> _Input data_:
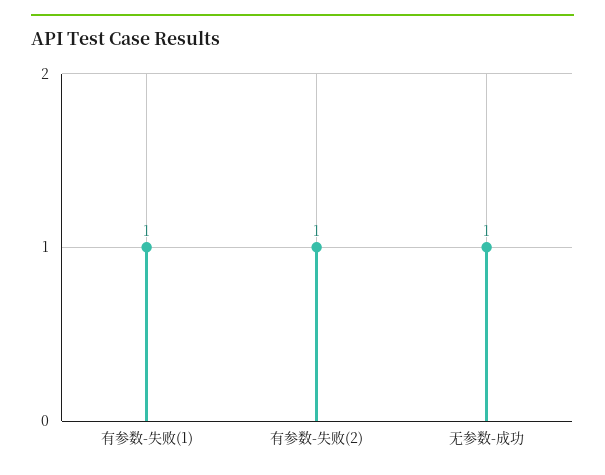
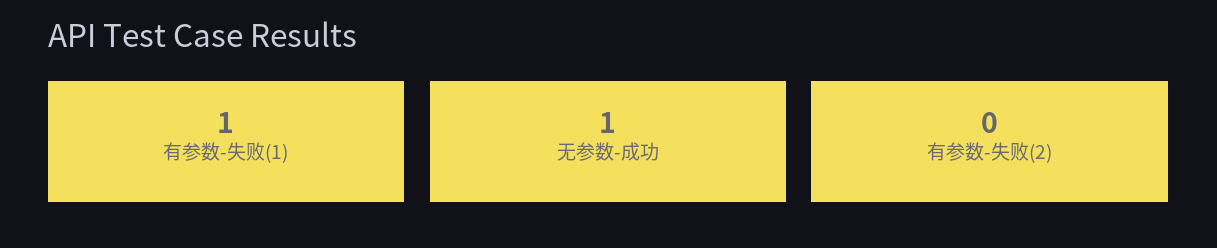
有参数-失败(2): 1 -> 0

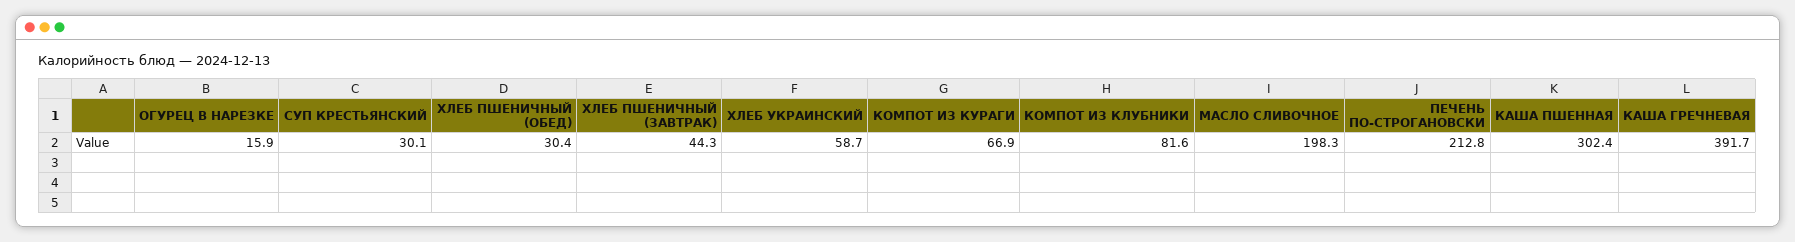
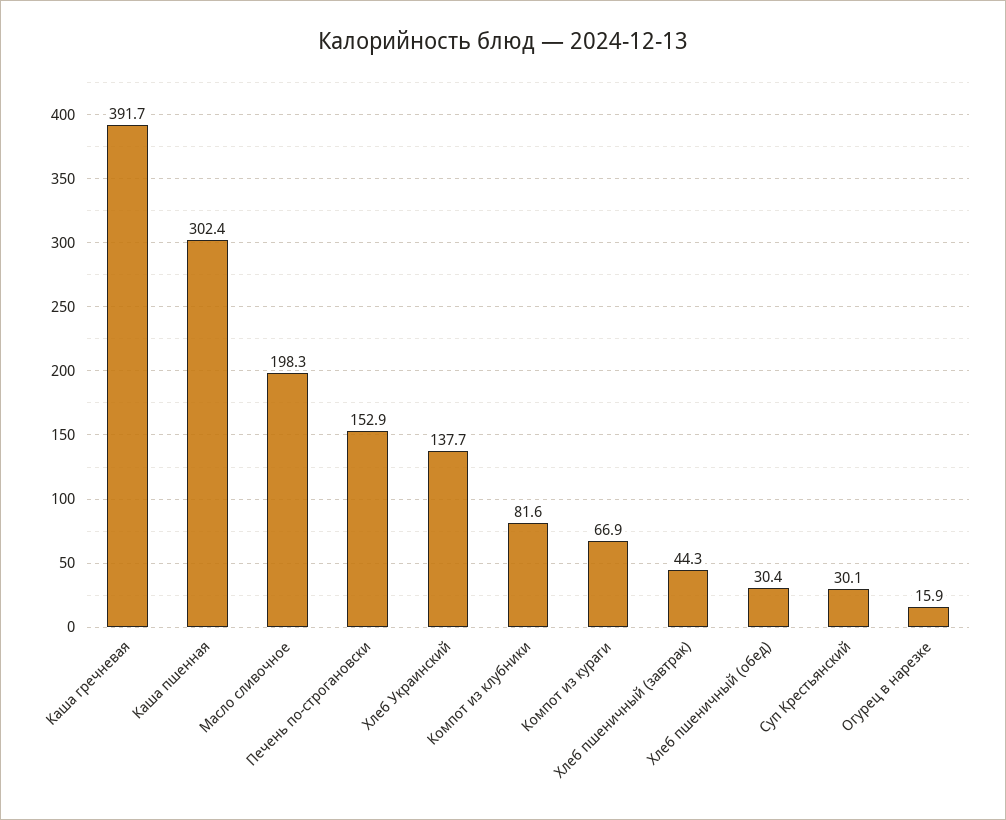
ХЛЕБ УКРАИНСКИЙ: 58.7 -> 137.7
ПЕЧЕНЬ ПО-СТРОГАНОВСКИ: 212.8 -> 152.9

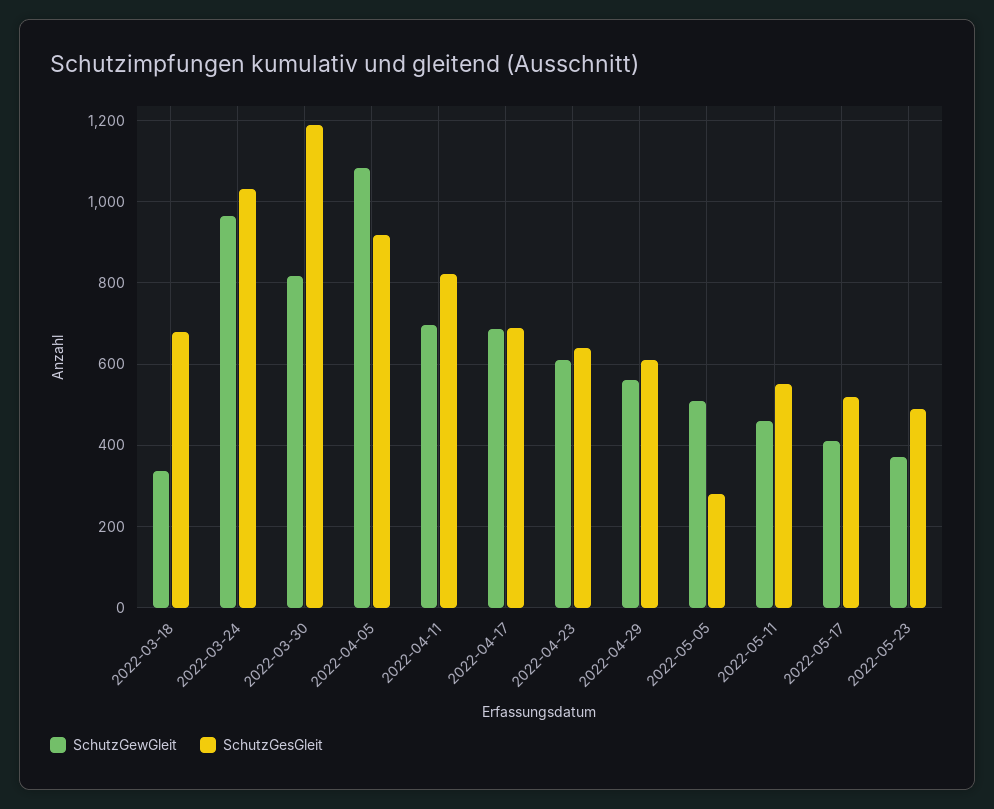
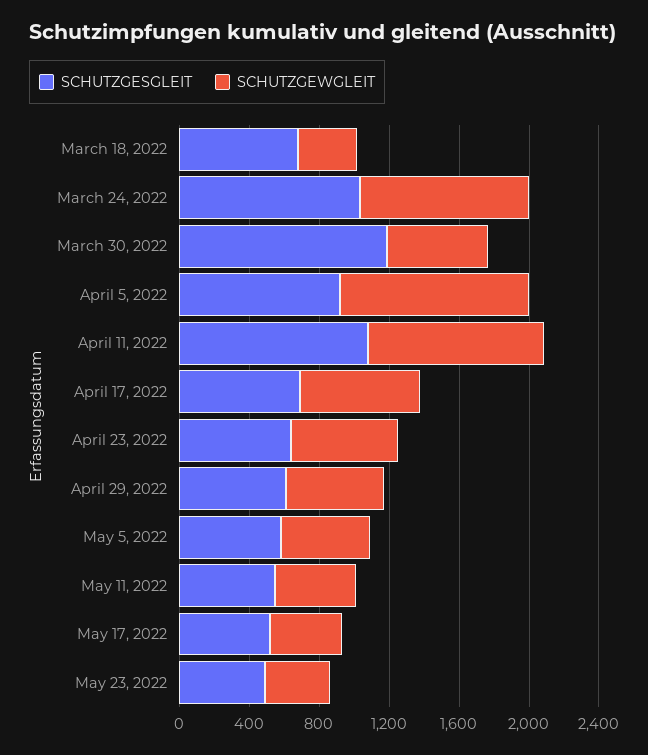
SchutzGewGleit, 2022-03-30: 820 -> 600
SchutzGewGleit, 2022-04-11: 700 -> 1000
SchutzGesGleit, 2022-04-11: 820 -> 1100
SchutzGesGleit, 2022-05-05: 280 -> 600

> _Assigned task_: The answer should be the full material above, printed exactly, with no pictures in it.

> _Result_:
有参数-失败(2): 1 -> 0

ХЛЕБ УКРАИНСКИЙ: 58.7 -> 137.7
ПЕЧЕНЬ ПО-СТРОГАНОВСКИ: 212.8 -> 152.9

SchutzGewGleit, 2022-03-30: 820 -> 600
SchutzGewGleit, 2022-04-11: 700 -> 1000
SchutzGesGleit, 2022-04-11: 820 -> 1100
SchutzGesGleit, 2022-05-05: 280 -> 600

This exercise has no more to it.